Edward Lear tra Motta San Giovanni e la Bovesia



Un viaggio fortemente voluto, assiduamente desiderato, finalizzato alla scoperta autentica dei luoghi che si reca a visitare: questa la sintesi del viaggio intrapreso da Edward Lear nel 1847. Egli afferma semplicemente che “non si può conoscere la provincia di Reggio Calabria semplicemente spostandosi in carrozza fra Napoli e Reggio”; vuole percorrere le mulattiere, godere della vista mozzafiato dei panorami, transitare quei sentieri già noti ai Greci di Reggio e Locri, affidandosi a delle guide locali. (...)

“Nessun'altra provincia del Regno di Napoli offre tale interesse promettente o ispira tanto prima di avervi messo piede. "Calabria!", appena il nome è pronunziato, un mondo nuovo si presenta alla nostra mente, torrenti, fortezze, tutta la prodigalità dello scenario di montagna, cave, briganti e cappelli a punta, la signora Radcliffe e Salvator Rosa, costumi e caratteri, orrori e magnificenze senza fine!”(...)

“La gente di questi paesi è di un tatto e di una cortesia che hanno una sola spiegazione: qui una volta la civiltà era greca.” (...)

Lear è mosso dallo spirito inquieto di chi desidera ardentemente scoprire quelle voci e quelle visioni che popolano, come scriveva un altro grande letterato, Giovanni Pascoli, questa zona, per millenni crocevia fra Oriente e Occidente nel cuore del Mediterraneo e oggi, purtroppo, periferica, non soltanto per motivazioni geografiche o economiche.
Non ci vuole molto per rendersi conto che oggigiorno i Reggini dovrebbero recuperare un po' di quello spirito inquieto e conoscitivo nei confronti delle proprie radici, lo stesso spirito inquieto e conoscitivo che ha animato il percorso a piedi di Edward Lear.
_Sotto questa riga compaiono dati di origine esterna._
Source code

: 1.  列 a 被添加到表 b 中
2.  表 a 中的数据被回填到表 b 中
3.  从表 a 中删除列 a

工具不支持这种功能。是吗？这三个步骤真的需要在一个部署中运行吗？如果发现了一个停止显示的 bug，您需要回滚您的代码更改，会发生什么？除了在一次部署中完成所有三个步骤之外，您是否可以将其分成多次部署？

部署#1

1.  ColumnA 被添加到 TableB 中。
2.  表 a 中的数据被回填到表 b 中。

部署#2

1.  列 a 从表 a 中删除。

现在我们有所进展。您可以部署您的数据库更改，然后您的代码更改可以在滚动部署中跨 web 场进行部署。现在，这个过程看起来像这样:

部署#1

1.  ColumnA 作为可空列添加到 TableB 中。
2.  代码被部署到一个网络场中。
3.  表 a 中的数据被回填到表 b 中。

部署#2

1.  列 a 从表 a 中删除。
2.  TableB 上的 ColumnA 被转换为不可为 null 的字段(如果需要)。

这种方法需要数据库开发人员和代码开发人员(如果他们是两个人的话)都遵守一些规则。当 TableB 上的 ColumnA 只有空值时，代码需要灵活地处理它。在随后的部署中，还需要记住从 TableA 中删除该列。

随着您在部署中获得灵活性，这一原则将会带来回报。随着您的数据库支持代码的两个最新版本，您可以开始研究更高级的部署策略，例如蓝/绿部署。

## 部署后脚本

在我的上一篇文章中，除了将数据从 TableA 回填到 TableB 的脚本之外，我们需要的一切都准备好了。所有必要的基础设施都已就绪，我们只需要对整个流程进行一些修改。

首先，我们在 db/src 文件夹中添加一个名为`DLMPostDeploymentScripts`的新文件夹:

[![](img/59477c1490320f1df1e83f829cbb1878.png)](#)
Ecco a cosa mirano pubblicazioni metodiche e meritevoli come il presente volume di Rita Mazzitelli e Saverio Verduci: a ridestare l'anima dei posteri.
Perché il Risorgimento culturale di questa terra dovrà passare necessariamente dalla riscoperta e dalla valorizzazione della sua identità. Senza tale condizione imprescindibile, il futuro non sarà mai roseo.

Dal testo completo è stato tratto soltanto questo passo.